DJ has been a resident of Pascagoula since 1997; and shares her life and love with her husband Mark and daughter Holiday.

Sponsored By

Beau Rivage Logo


Mentoring Chefs:

Chef Kristian Wade

Kristian Wade
Executive Chef
Beau Rivage

Born in Pascagoula, Mississippi and taught to cook by his grandmother, Chef Kristian Wade was on the Beau Rivage opening team in 1999. Chef Wade moved through the numerous kitchens and up the culinary ranks at Beau Rivage, beginning as sous chef in Memphis Q Steakhouse and Barbecue Restaurant to steady promotions to chef de cuisine, chef tournant and in January 2007, executive sous chef. In March 2015 he was promoted to Executive Chef where he is responsible for Beau Rivage’s day-to-day culinary operations.

Chef Wade graduated from the International School of Culinary Arts with an Associates Degree in Culinary Arts. 

He worked at the award-winning Murphys Restaurant in Atlanta’s Virginia Highland neighborhood, where he was responsible for daily specials, then as chef de cuisine at Germaine’s Fine Dining in Ocean Springs, Mississippi, where the focus was great food paired with outstanding wines. 
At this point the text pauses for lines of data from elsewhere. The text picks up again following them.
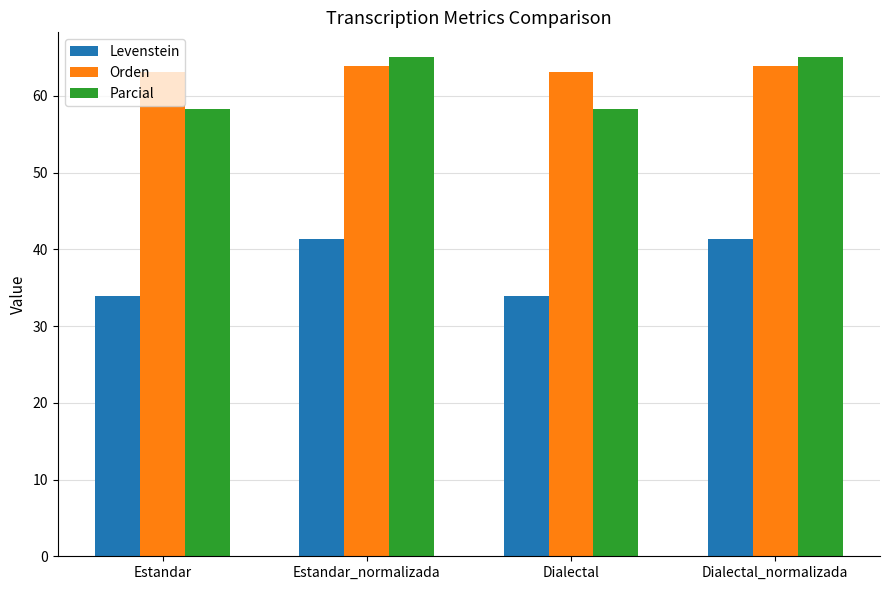

At how many categories does at least one series exceed 53?

4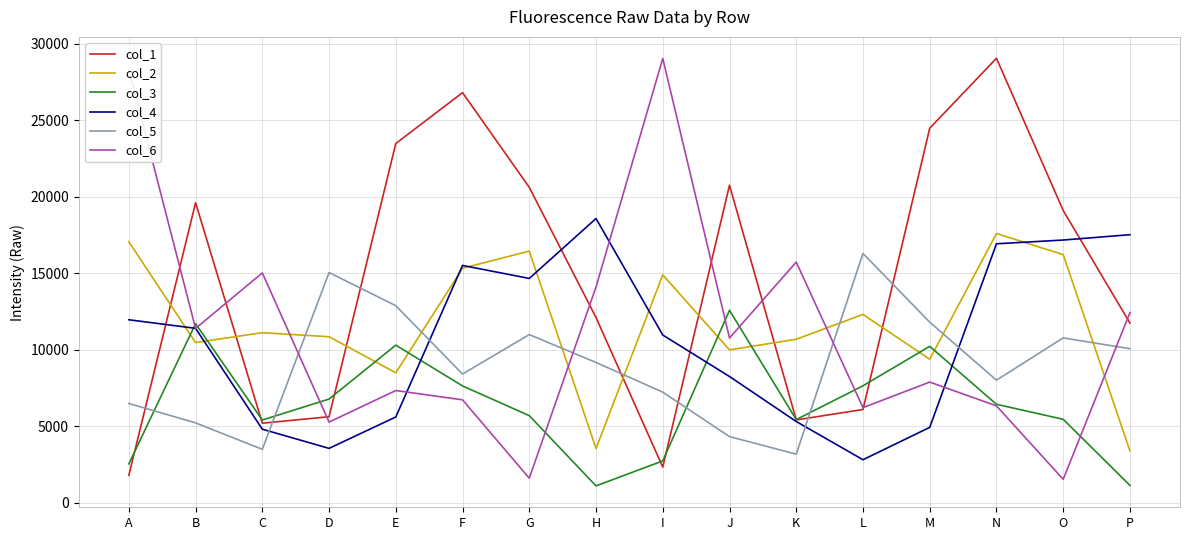

True or false: col_6 and col_2 cross at least once.

True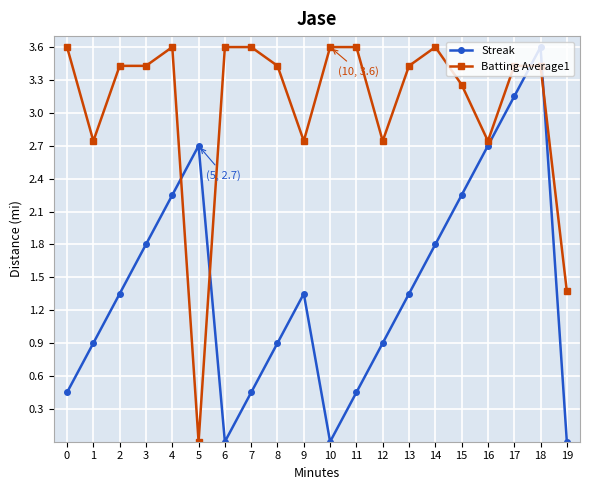

What is the sum of the Batting Average1 values at 11 and 8?

7.0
Wade’s talent has earned him accolades throughout his career. He has cooked alongside Chef Irvine on the Food Network’s Dinner Impossible and he has received numerous awards including “Best of the Fest” at the Atlanta Food & Wine Festival for his Landmass Burger, first place wins at Mississippi Chef Challenge, The World Championship of Gumbo in New Iberia, Louisiana, Sun Herald Gumbo Championship, Puttin’ on the Roux Gumbo Cook Off and the Biloxi Shrimp Festival. Tack on a second-place finish at the 2017 World Food Championships, several barbecue awards and there’s no doubt Chef Kristian knows his way around a kitchen.

Kenneth C Taylor

Kenneth C Taylor
Assistant Executive Chef
Beau Rivage

A native of Pascagoula, Miss., Beau Rivage Assistant Executive Chef Kenneth Taylor returned to Coastal Mississippi in 2015 after 25 years with a list of notable accomplishments from a host of luxury resorts and hotels.

As Assistant Executive Chef, Taylor oversees all aspects of Beau Rivage’s Food and Beverage operations at the resort’s 10 restaurants, from casual dining to Forbes Recommended fine dining.

Taylor’s love for culinary arts came during a semester internship while studying business administration that landed him in the kitchen of Walt Disney World. The experience was so impactful, he decided to pursue a culinary career.  A Culinary Institute of America graduate, Taylor has more than two decades in the hospitality industry, which started as Banquet Sous Chef at The Peabody Hotel in Orlando, Fla. Taylor’s career has taken him across the United States, including Key West, where he spent time as Executive Sous Chef and Executive Chef at LXR Luxury Resorts and most recently Los Angeles where he served as Executive Banquet Chef for Westin Bonaventure Hotel & Suites.  

Taylor’s accolades include a seven-year member of a culinary task force, Manager of the Year at Orlando’s Hard Rock Hotel and Manager of the Quarter at Casa Marina Resort in Key West. He was also an opening team member at Loews Portofino Bay at Universal Studios Orlando in 1999, as well as Loews Hard Rock Hotel at Universal Studios in December 2000.

While trained in classical French technique, Taylor ranks Mexican food as his favorite to eat.